* _Work required_:
Format every line of text in the entries below as one numbered list, skipping blank lines and leaving out the images.

Materials provided START

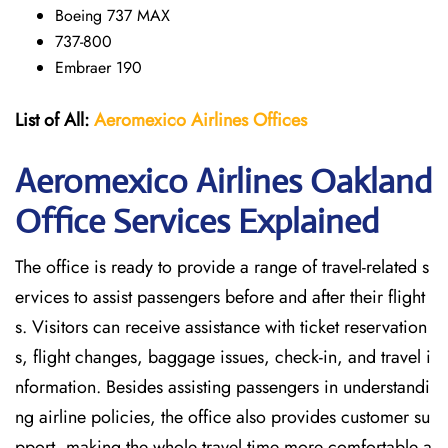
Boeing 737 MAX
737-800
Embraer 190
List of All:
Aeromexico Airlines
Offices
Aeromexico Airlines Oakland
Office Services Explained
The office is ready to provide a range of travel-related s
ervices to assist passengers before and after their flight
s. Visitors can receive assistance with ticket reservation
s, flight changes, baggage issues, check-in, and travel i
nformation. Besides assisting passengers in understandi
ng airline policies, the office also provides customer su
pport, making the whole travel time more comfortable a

Materials provided END

* _Response_:
1. Boeing 737 MAX
2. 737-800
3. Embraer 190
4. List of All:
5. Aeromexico Airlines
6. Offices
7. Aeromexico Airlines Oakland
8. Office Services Explained
9. The office is ready to provide a range of travel-related s
10. ervices to assist passengers before and after their flight
11. s. Visitors can receive assistance with ticket reservation
12. s, flight changes, baggage issues, check-in, and travel i
13. nformation. Besides assisting passengers in understandi
14. ng airline policies, the office also provides customer su
15. pport, making the whole travel time more comfortable a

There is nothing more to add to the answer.